| What you are asked to do |
Convert the text read from every picture in the data below into one numbered list of lines, omitting any blank lines. Leave the pictures themselves out of the answer.

| Source information |
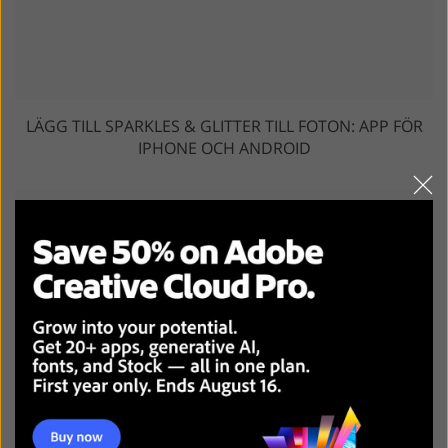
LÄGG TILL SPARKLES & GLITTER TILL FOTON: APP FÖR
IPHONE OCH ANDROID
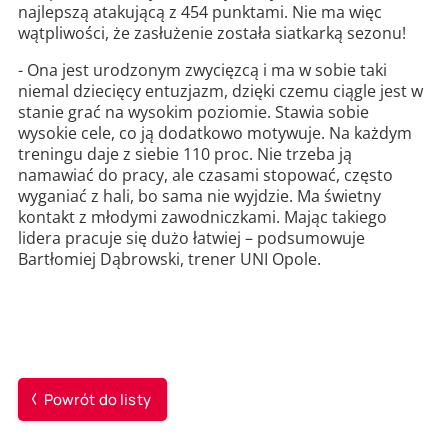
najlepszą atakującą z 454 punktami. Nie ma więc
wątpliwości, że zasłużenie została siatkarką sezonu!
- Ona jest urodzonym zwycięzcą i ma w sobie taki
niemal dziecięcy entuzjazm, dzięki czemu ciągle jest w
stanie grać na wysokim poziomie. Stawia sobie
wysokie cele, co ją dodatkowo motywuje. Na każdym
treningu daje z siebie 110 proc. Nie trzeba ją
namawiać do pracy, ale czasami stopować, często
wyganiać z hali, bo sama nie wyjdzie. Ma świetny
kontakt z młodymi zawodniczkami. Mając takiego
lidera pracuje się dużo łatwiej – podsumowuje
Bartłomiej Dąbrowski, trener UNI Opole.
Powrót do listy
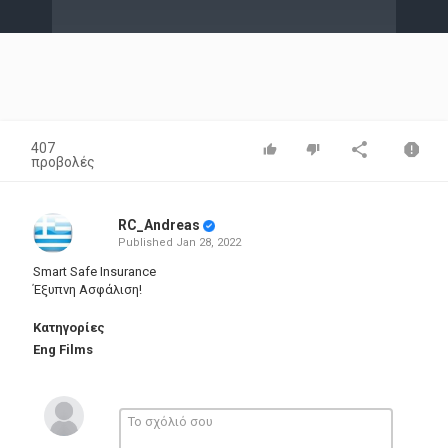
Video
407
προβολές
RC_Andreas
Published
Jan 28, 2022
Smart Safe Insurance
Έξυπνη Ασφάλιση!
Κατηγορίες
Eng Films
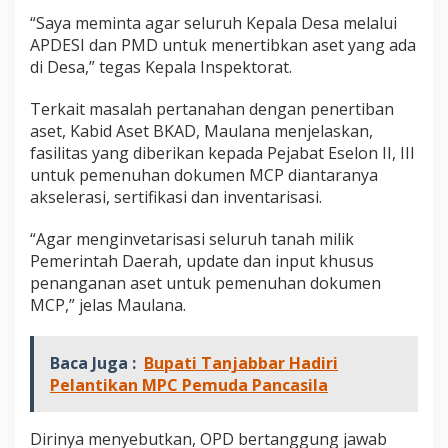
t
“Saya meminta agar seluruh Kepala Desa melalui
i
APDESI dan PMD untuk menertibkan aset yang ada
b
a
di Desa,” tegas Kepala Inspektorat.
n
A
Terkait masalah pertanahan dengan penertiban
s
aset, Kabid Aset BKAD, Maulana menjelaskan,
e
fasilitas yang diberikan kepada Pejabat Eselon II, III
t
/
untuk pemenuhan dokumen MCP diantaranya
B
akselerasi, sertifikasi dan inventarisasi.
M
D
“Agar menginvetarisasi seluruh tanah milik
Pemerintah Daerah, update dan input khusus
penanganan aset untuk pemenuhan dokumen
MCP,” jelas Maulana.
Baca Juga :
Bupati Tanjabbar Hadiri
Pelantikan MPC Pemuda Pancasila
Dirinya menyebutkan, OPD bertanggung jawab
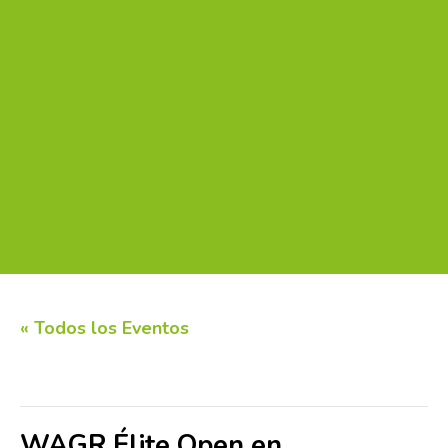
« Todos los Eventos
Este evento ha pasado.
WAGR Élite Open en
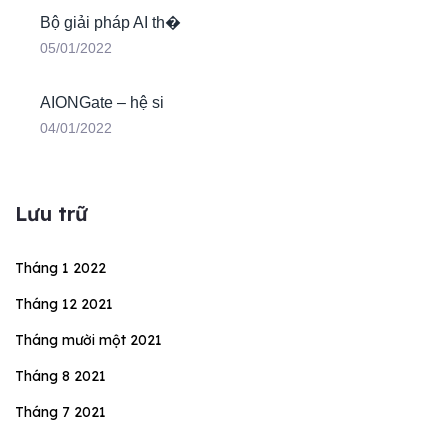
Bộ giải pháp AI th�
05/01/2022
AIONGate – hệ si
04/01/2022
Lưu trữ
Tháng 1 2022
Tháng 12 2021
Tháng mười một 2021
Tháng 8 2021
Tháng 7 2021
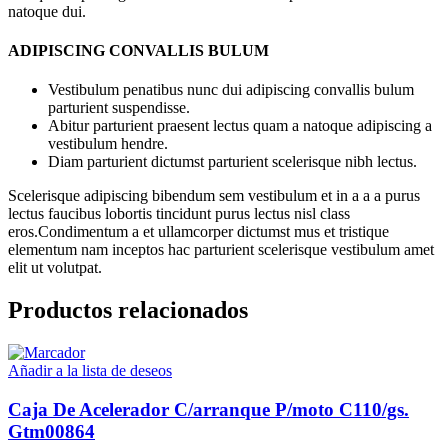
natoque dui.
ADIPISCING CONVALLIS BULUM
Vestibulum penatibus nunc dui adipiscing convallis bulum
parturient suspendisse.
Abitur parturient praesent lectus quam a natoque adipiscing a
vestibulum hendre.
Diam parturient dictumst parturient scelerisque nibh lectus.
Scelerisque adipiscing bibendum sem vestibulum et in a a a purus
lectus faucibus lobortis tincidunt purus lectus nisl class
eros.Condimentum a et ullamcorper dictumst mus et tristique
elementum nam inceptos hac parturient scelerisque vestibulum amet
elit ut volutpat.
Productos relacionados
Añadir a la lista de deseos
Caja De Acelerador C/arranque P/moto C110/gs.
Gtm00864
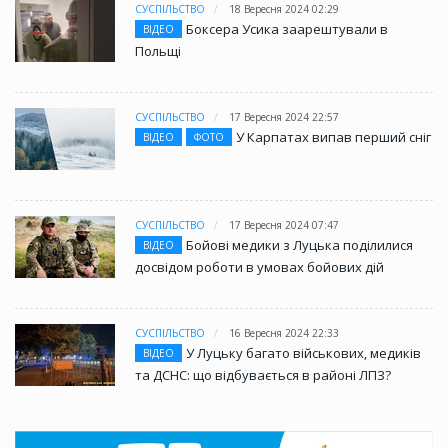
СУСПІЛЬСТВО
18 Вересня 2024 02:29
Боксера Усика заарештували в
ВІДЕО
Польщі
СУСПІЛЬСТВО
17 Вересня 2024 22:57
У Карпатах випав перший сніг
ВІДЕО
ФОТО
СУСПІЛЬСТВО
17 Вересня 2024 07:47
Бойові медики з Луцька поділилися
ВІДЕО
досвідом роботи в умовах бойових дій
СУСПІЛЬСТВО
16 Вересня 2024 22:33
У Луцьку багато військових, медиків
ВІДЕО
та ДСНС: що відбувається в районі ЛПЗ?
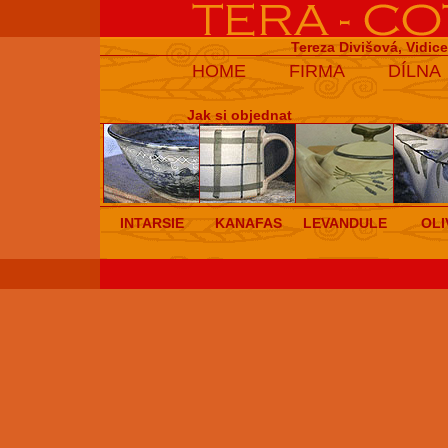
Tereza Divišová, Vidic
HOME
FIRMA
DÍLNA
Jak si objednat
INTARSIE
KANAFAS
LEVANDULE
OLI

| Exercise answer |
1. LÄGG TILL SPARKLES & GLITTER TILL FOTON: APP FÖR
2. IPHONE OCH ANDROID
3. najlepszą atakującą z 454 punktami. Nie ma więc
4. wątpliwości, że zasłużenie została siatkarką sezonu!
5. - Ona jest urodzonym zwycięzcą i ma w sobie taki
6. niemal dziecięcy entuzjazm, dzięki czemu ciągle jest w
7. stanie grać na wysokim poziomie. Stawia sobie
8. wysokie cele, co ją dodatkowo motywuje. Na każdym
9. treningu daje z siebie 110 proc. Nie trzeba ją
10. namawiać do pracy, ale czasami stopować, często
11. wyganiać z hali, bo sama nie wyjdzie. Ma świetny
12. kontakt z młodymi zawodniczkami. Mając takiego
13. lidera pracuje się dużo łatwiej – podsumowuje
14. Bartłomiej Dąbrowski, trener UNI Opole.
15. Powrót do listy
16. Video
17. 407
18. προβολές
19. RC_Andreas
20. Published
21. Jan 28, 2022
22. Smart Safe Insurance
23. Έξυπνη Ασφάλιση!
24. Κατηγορίες
25. Eng Films
26. t
27. “Saya meminta agar seluruh Kepala Desa melalui
28. i
29. APDESI dan PMD untuk menertibkan aset yang ada
30. b
31. a
32. di Desa,” tegas Kepala Inspektorat.
33. n
34. A
35. Terkait masalah pertanahan dengan penertiban
36. s
37. aset, Kabid Aset BKAD, Maulana menjelaskan,
38. e
39. fasilitas yang diberikan kepada Pejabat Eselon II, III
40. t
41. /
42. untuk pemenuhan dokumen MCP diantaranya
43. B
44. akselerasi, sertifikasi dan inventarisasi.
45. M
46. D
47. “Agar menginvetarisasi seluruh tanah milik
48. Pemerintah Daerah, update dan input khusus
49. penanganan aset untuk pemenuhan dokumen
50. MCP,” jelas Maulana.
51. Baca Juga :
52. Bupati Tanjabbar Hadiri
53. Pelantikan MPC Pemuda Pancasila
54. Dirinya menyebutkan, OPD bertanggung jawab
55. « Todos los Eventos
56. Este evento ha pasado.
57. WAGR Élite Open en
58. Bộ giải pháp AI th�
59. 05/01/2022
60. AIONGate – hệ si
61. 04/01/2022
62. Lưu trữ
63. Tháng 1 2022
64. Tháng 12 2021
65. Tháng mười một 2021
66. Tháng 8 2021
67. Tháng 7 2021
68. natoque dui.
69. ADIPISCING CONVALLIS BULUM
70. Vestibulum penatibus nunc dui adipiscing convallis bulum
71. parturient suspendisse.
72. Abitur parturient praesent lectus quam a natoque adipiscing a
73. vestibulum hendre.
74. Diam parturient dictumst parturient scelerisque nibh lectus.
75. Scelerisque adipiscing bibendum sem vestibulum et in a a a purus
76. lectus faucibus lobortis tincidunt purus lectus nisl class
77. eros.Condimentum a et ullamcorper dictumst mus et tristique
78. elementum nam inceptos hac parturient scelerisque vestibulum amet
79. elit ut volutpat.
80. Productos relacionados
81. Añadir a la lista de deseos
82. Caja De Acelerador C/arranque P/moto C110/gs.
83. Gtm00864
84. СУСПІЛЬСТВО
85. 18 Вересня 2024 02:29
86. Боксера Усика заарештували в
87. ВІДЕО
88. Польщі
89. СУСПІЛЬСТВО
90. 17 Вересня 2024 22:57
91. У Карпатах випав перший сніг
92. ВІДЕО
93. ФОТО
94. СУСПІЛЬСТВО
95. 17 Вересня 2024 07:47
96. Бойові медики з Луцька поділилися
97. ВІДЕО
98. досвідом роботи в умовах бойових дій
99. СУСПІЛЬСТВО
100. 16 Вересня 2024 22:33
101. У Луцьку багато військових, медиків
102. ВІДЕО
103. та ДСНС: що відбувається в районі ЛПЗ?
104. Tereza Divišová, Vidic
105. HOME
106. FIRMA
107. DÍLNA
108. Jak si objednat
109. INTARSIE
110. KANAFAS
111. LEVANDULE
112. OLI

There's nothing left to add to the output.